Les dirigeants de Tammany Hall [NDT: Organisation politique proche du parti Démocrate, ayant joué un grand rôle dans la vie politique de l’État de New York jusque vers 1960] n’ont plus d’influence politique — maintenant, ce sont les syndicats. Et malheur à l’élu qui ose soutenir publiquement des écoles privées ou confessionnelles, défendre les réformes de sécurité sociale ou de retraites, ou vouloir mettre un terme aux folles dépenses sociales menaçant l’équilibre des budgets. Les syndicats entraîneront leurs membres aux urnes pour éliminer un tel personnage.
Dans la ville de New York 38% de l’électorat est constitué de fonctionnaires ou de membres d’organismes à but non lucratif; au Nord de l’État, économiquement chancelant, c’est 50%. Résultat de leur pouvoir: dans le secteur public le traitement moyen annuel est de 60 000 dollars par an, contre 45 000 dollars dans le secteur privé.
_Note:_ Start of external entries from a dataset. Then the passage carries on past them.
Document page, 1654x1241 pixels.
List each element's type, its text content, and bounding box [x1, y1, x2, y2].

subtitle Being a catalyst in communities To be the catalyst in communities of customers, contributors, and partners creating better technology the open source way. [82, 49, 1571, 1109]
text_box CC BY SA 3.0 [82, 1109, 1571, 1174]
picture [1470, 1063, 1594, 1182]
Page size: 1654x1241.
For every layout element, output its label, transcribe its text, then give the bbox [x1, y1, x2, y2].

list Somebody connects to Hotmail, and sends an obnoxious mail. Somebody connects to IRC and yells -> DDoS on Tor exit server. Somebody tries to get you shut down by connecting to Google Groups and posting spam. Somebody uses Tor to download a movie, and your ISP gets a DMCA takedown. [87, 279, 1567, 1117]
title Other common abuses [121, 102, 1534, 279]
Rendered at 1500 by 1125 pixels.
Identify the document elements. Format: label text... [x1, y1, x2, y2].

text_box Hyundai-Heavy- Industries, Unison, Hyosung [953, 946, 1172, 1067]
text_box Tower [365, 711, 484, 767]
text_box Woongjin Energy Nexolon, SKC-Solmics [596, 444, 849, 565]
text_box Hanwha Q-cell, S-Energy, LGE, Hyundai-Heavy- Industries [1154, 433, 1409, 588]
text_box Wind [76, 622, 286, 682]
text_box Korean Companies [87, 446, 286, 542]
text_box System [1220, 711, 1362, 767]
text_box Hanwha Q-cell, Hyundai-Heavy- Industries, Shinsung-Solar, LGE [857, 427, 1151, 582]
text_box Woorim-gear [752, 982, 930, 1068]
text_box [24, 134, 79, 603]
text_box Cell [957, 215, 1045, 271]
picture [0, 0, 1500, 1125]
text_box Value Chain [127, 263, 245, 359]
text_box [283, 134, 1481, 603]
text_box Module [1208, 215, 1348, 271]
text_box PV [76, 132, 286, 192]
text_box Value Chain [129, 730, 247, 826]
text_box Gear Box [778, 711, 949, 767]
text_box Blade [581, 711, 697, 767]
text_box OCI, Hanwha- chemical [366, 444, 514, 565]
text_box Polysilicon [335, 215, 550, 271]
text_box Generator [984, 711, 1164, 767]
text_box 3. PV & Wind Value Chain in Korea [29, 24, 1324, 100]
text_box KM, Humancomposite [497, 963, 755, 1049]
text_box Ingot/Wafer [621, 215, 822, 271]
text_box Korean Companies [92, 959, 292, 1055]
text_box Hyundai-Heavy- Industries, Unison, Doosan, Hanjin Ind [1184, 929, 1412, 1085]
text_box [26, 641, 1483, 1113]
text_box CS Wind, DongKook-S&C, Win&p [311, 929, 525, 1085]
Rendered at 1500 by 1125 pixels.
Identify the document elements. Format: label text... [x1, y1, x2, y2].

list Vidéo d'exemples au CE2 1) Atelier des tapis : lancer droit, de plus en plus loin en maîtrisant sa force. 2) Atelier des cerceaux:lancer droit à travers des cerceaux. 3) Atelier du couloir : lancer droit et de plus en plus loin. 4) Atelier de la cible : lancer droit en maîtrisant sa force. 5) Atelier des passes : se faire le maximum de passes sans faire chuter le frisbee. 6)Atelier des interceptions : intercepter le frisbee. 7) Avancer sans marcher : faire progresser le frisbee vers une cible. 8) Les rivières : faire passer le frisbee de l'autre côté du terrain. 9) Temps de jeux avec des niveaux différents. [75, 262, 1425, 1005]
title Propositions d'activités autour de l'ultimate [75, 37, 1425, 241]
New York dépense quarante-six milliards de dollars dans le budget de la santé pour tenir à flot des hopitaux déserts — plus que l’ensemble des dépenses de santé du Texas, de la Californie, et de la Floride. La dépense pour l’enseignement atteint 20 000 dollars par habitant, alors que les résultats scolaires sont en chute libre.
Steve Malanga, de l’Institut de Manhattan [NDT: organisme prônant une vision économique dynamique et la responsabilité individuelle] désigne à juste titre les fonctionnaires comme les maîtres politiques de New York. « Œuvrant au sein du parti Démocrate comme en dehors, ils ont créé une coalition d’intérêts dans le secteur public de bouffeurs de taxes, peu soucieux de l’intérêt des citoyens, leur propre intérêt avant tout: davantage de fonctionnaires, avec des salaires plus élevés, plus d’avantages sociaux, plus de primes — et donc encore plus de taxes.»
Quand Léon XIII et les évêques américains militaient en faveur des syndicats, leur argumentation soutenait un but: pour le bien commun, la société doit assurer aux travailleurs la dignité au travail et une certaine sécurité. De nos jours, les syndicats ne s’inquiètent pas d’un bien commun à tous les membres de la communauté, mais d’un bien collectif pour leur propre groupe, à l’exclusion de tous les autres.
Et tant-pis pour les autres.
Photo : S.E. le [*cardinal*] James Gibbons, archevêque de Baltimore, soutien des syndicats ouvriers.